Główni bohaterowie ciekawie zbudowani, od początku nie są obojętni, szczególnie Malcolm, jego poczucie humoru, dystans i stosunek do kobiet. Charisma jest półwampirzycą ale jak na razie nic z tego nie wynika, gdyby nie podano tego w opisie to czytelnik po prostu miałby ją za zwykłą mieszkankę Londynu.

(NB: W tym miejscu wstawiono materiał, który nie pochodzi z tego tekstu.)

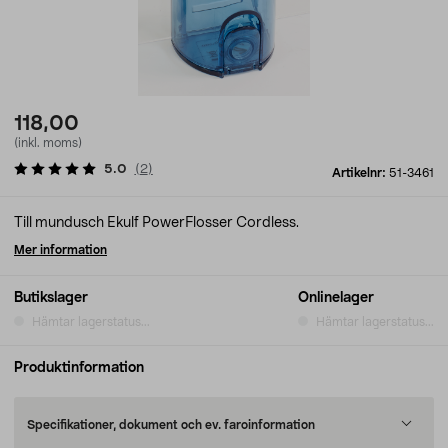
118,00
(inkl. moms)
5.0
(
2
)
Artikelnr:
51-3461
Till mundusch Ekulf PowerFlosser Cordless.
Mer information
Butikslager
Onlinelager
Hämtar lagerstatus...
Hämtar lagerstatus...
Produktinformation
Specifikationer, dokument och ev. faroinformation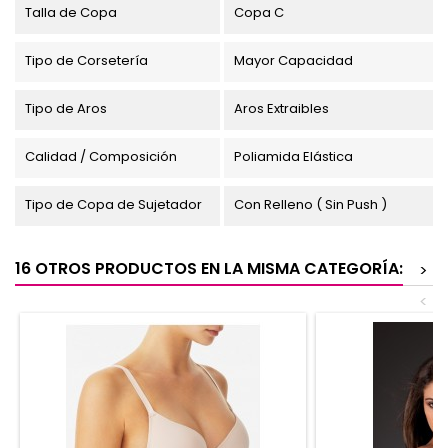
Talla de Copa
Copa C
Tipo de Corsetería
Mayor Capacidad
Tipo de Aros
Aros Extraibles
Calidad / Composición
Poliamida Elástica
Tipo de Copa de Sujetador
Con Relleno ( Sin Push )
16 OTROS PRODUCTOS EN LA MISMA CATEGORÍA:
>
<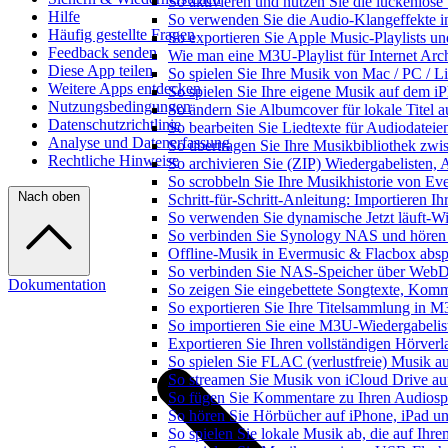
So aktivieren und nutzen Sie die lückenlos
Hilfe
So verwenden Sie die Audio-Klangeffekte in
Häufig gestellte Fragen
So exportieren Sie Apple Music-Playlists u
Feedback senden
Wie man eine M3U-Playlist für Internet Arch
Diese App teilen
So spielen Sie Ihre Musik von Mac / PC /
Weitere Apps entdecken
So spielen Sie Ihre eigene Musik auf dem i
Nutzungsbedingungen
So ändern Sie Albumcover für lokale Titel a
Datenschutzrichtlinie
So bearbeiten Sie Liedtexte für Audiodate
Analyse und Datenerfassung
So übertragen Sie Ihre Musikbibliothek zwis
Rechtliche Hinweise
So archivieren Sie (ZIP) Wiedergabelisten, 
So scrobbeln Sie Ihre Musikhistorie von Ev
Nach oben
Schritt-für-Schritt-Anleitung: Importieren 
So verwenden Sie dynamische Jetzt läuft-W
So verbinden Sie Synology NAS und hören
Offline-Musik in Evermusic & Flacbox abspi
So verbinden Sie NAS-Speicher über WebD
Dokumentation
So zeigen Sie eingebettete Songtexte, Kom
So exportieren Sie Ihre Titelsammlung in
So importieren Sie eine M3U-Wiedergabelis
Exportieren Sie Ihren vollständigen Hörver
So spielen Sie FLAC (verlustfreie) Musik a
So streamen Sie Musik von iCloud Drive au
So fügen Sie Kommentare zu Ihren Audiospu
So hören Sie Hörbücher auf iPhone, iPad u
So spielen Sie lokale Musik ab, die auf Ihr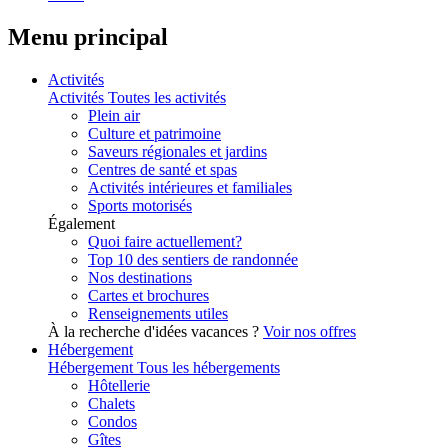
Menu principal
Activités
Activités
Toutes les activités
Plein air
Culture et patrimoine
Saveurs régionales et jardins
Centres de santé et spas
Activités intérieures et familiales
Sports motorisés
Également
Quoi faire actuellement?
Top 10 des sentiers de randonnée
Nos destinations
Cartes et brochures
Renseignements utiles
À la recherche d'idées vacances ?
Voir nos offres
Hébergement
Hébergement
Tous les hébergements
Hôtellerie
Chalets
Condos
Gîtes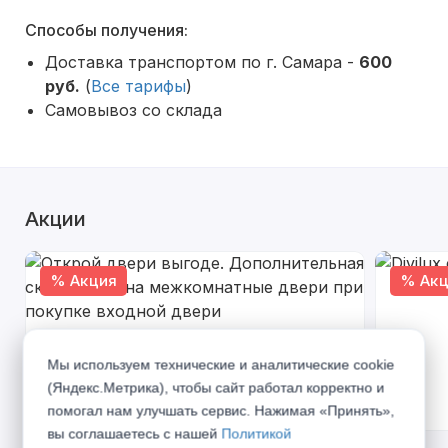
Способы получения:
Доставка транспортом по г. Самара -
600
руб.
(
Все тарифы
)
Самовывоз со склада
Акции
% Акция
% Акц
Мы используем технические и аналитические cookie
(Яндекс.Метрика), чтобы сайт работал корректно и
помогал нам улучшать сервис. Нажимая «Принять»,
вы соглашаетесь с нашей
Политикой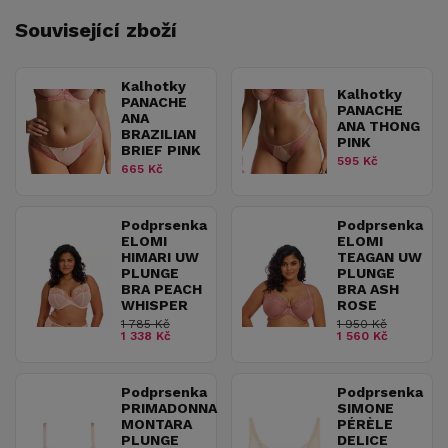
Související zboží
Kalhotky
Kalhotky
PANACHE
PANACHE
ANA
ANA THONG
BRAZILIAN
PINK
BRIEF PINK
595 Kč
665 Kč
Podprsenka
Podprsenka
ELOMI
ELOMI
HIMARI UW
TEAGAN UW
PLUNGE
PLUNGE
BRA PEACH
BRA ASH
WHISPER
ROSE
1 785 Kč
1 950 Kč
1 338 Kč
1 560 Kč
Podprsenka
Podprsenka
PRIMADONNA
SIMONE
MONTARA
PÉRÈLE
PLUNGE
DELICE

Wizualnie bardzo mi się podoba. Rysunki Romlinga są nieco specyficzne (postacie) a jednocześnie realistyczne (tło). Przypomina mi trochę trochę Alary'ego i jego "Silasa Coreya" (na marginesie także świetna pozycja). Rysunki i kolorystyka nadają świetnego klimatu.
POLECAM.
PS. Wielkie brawa dla Scream za dodatki!
Zgadza się! Wspaniały komiks. Długo Czekałem na premierę bo ta była przekładana 3 razy ale w końcu się doczekałem
Świetne postaci, świetna grafa i świetny scenariusz. Z wypiekami czekam na drugi tom
Bardzo dobra i bardzo pominięta pozycja. Nawet na głównej, informacyjnej stronie Gildii nikt nie raczył napisać, że tytuł wreszcie się ukazał i że warto zakupić.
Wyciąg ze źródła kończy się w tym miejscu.